**Butir Tugas:** Tuliskan kembali seluruh ulasan tentang rumah makan Kedai Puteh di bawah ini tanpa mengubah satu kata atau tanda baca pun.

**Kutipan Dokumen:**
+++

Translate

Jumat, 22 Juli 2016

Mencicipi Hidangan Di Kerajaan Ayam




Rumah makan ini sebenarnya sudah dibuka beberapa bulan sebelum puasa, anak-anak sudah ribut saja pengen nyobain. Tapi belum sempat-sempat, sampai akhirnya bulan puasa tiba, dan keinginan harus ditunda sampai beberapa hari setelah lebaran.

Terletak di Jln. Brigjen Katamso No.77, Pangenrejo, Purworejo, Kedai Puteh ini lumayan membuat saya penasaran dengan deskripsinya yang berbunyi Kerajaan Ayam.  Yang terbayang di benak saya adalah beraneka macam olahan ayam yang menggugah selera.
Namun saat menelusuri daftar menu, ternyata olahan ayamnya hanya beberapa saja. Kalau menurut saya sih, kurang pas saja kalau restoran ini memasang slogan Kerajaan Ayam, hehe....
Kami lalu memesan Ayam goreng kampung bacem,  capcay goreng, dan capcay kuah. Tidak lupa tiga porsi nasi putih plus tiga gelas es teh manis.
Rasanya... lumayan enak sih kalau menurut saya. Rafka saja sampai bilang, “Ma, besok-besok kita makan di sini lagi ya...” Hihi...

+++

**Informasi yang Diberikan:**
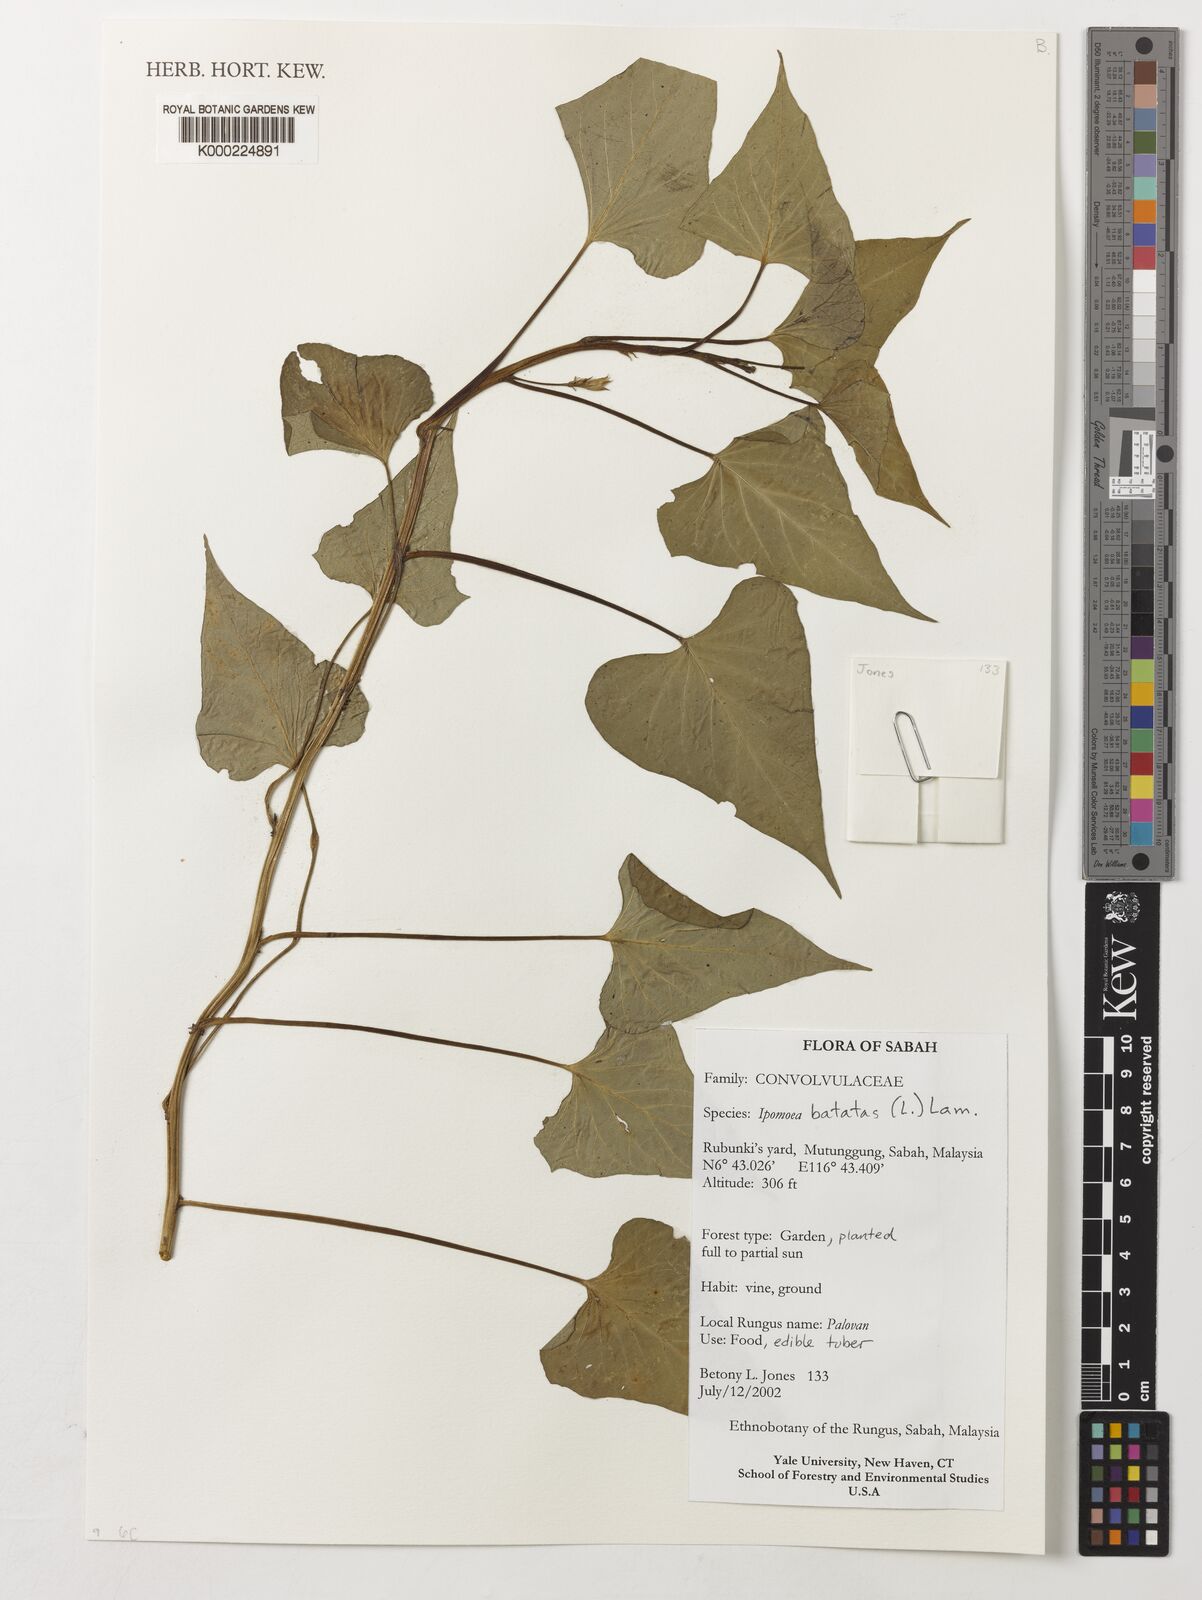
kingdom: Plantae
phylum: Tracheophyta
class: Magnoliopsida
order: Solanales
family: Convolvulaceae
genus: Ipomoea
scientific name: Ipomoea batatas
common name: Sweet-potato
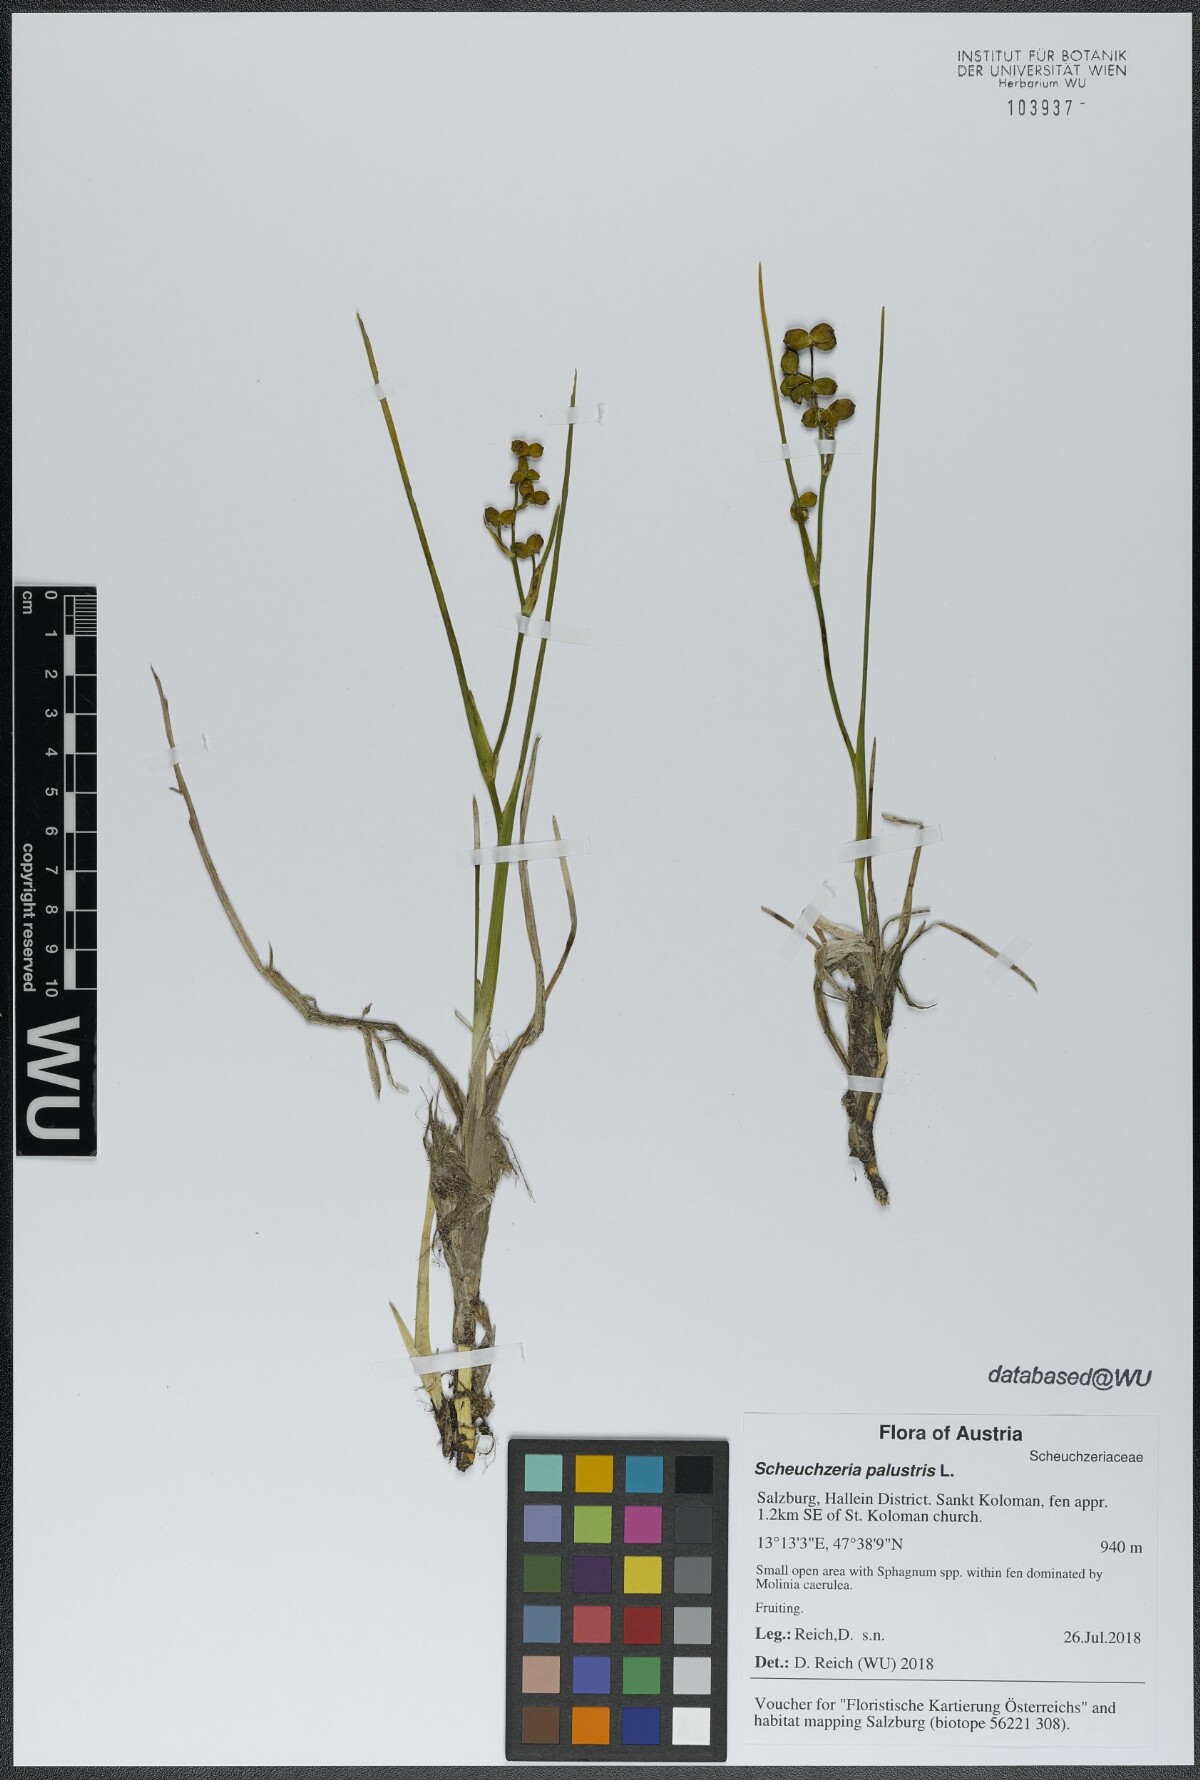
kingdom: Plantae
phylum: Tracheophyta
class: Liliopsida
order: Alismatales
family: Scheuchzeriaceae
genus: Scheuchzeria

+++

**Jawaban:**
Translate

Jumat, 22 Juli 2016

Mencicipi Hidangan Di Kerajaan Ayam




Rumah makan ini sebenarnya sudah dibuka beberapa bulan sebelum puasa, anak-anak sudah ribut saja pengen nyobain. Tapi belum sempat-sempat, sampai akhirnya bulan puasa tiba, dan keinginan harus ditunda sampai beberapa hari setelah lebaran.

Terletak di Jln. Brigjen Katamso No.77, Pangenrejo, Purworejo, Kedai Puteh ini lumayan membuat saya penasaran dengan deskripsinya yang berbunyi Kerajaan Ayam.  Yang terbayang di benak saya adalah beraneka macam olahan ayam yang menggugah selera.
Namun saat menelusuri daftar menu, ternyata olahan ayamnya hanya beberapa saja. Kalau menurut saya sih, kurang pas saja kalau restoran ini memasang slogan Kerajaan Ayam, hehe....
Kami lalu memesan Ayam goreng kampung bacem,  capcay goreng, dan capcay kuah. Tidak lupa tiga porsi nasi putih plus tiga gelas es teh manis.
Rasanya... lumayan enak sih kalau menurut saya. Rafka saja sampai bilang, “Ma, besok-besok kita makan di sini lagi ya...” Hihi...